# DESCRIPTION OF THE TASK
Pull every line with "hand" from the data below and copy it.

==== DATA UNDER STUDY ====

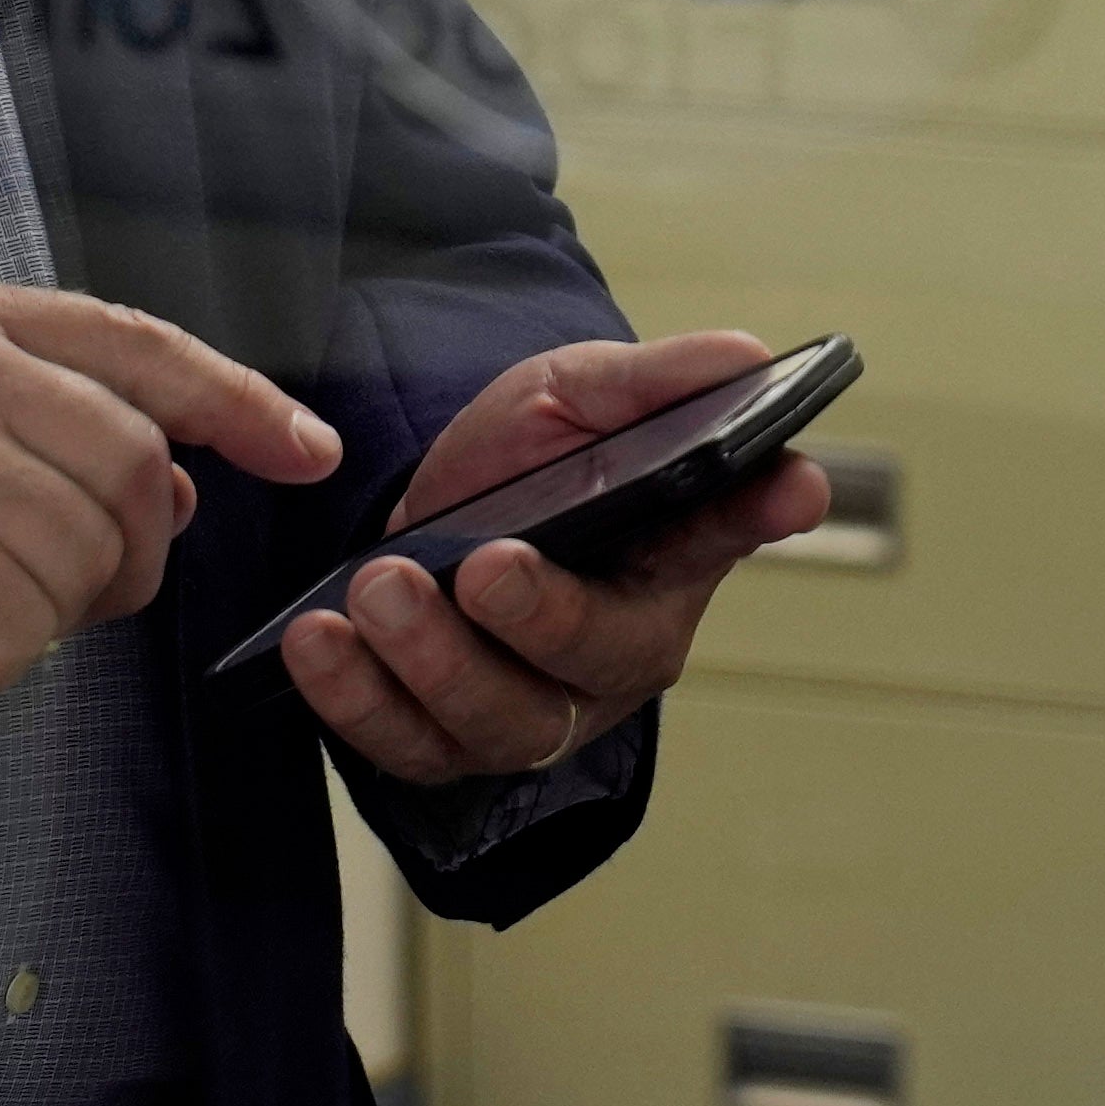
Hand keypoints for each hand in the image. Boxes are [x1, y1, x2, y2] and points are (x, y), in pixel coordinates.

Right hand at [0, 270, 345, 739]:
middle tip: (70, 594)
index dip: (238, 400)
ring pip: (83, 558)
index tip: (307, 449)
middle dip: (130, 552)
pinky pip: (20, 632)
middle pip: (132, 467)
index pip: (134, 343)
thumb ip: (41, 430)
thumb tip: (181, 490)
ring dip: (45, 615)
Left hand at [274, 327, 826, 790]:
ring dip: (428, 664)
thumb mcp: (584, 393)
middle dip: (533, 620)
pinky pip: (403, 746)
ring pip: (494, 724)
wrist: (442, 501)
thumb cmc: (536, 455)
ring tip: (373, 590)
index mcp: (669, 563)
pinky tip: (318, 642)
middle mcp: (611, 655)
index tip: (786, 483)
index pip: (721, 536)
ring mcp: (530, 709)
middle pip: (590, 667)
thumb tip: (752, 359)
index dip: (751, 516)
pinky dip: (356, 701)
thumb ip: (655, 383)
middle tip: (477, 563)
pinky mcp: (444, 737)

====
==== DATA UNDER STUDY ====

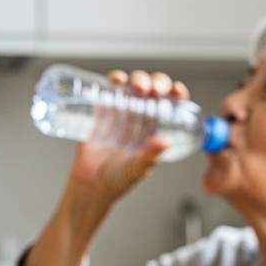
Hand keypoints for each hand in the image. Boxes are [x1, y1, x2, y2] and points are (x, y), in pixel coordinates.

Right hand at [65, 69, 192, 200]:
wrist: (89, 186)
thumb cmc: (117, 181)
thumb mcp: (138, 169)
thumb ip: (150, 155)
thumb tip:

====

# OUTPUT FOR THIS TASK
Hand keypoints for each hand in the image. Boxes are [x1, y1, x2, y2] and points are (x, y), in pixel coordinates.
Right hand at [0, 270, 345, 739]:
Left hand at [274, 327, 826, 790]:
Hand keypoints for each hand in the image. Boxes are [x1, y1, x2, y2] and points are (x, y), in pixel coordinates.
Right hand at [65, 69, 192, 200]:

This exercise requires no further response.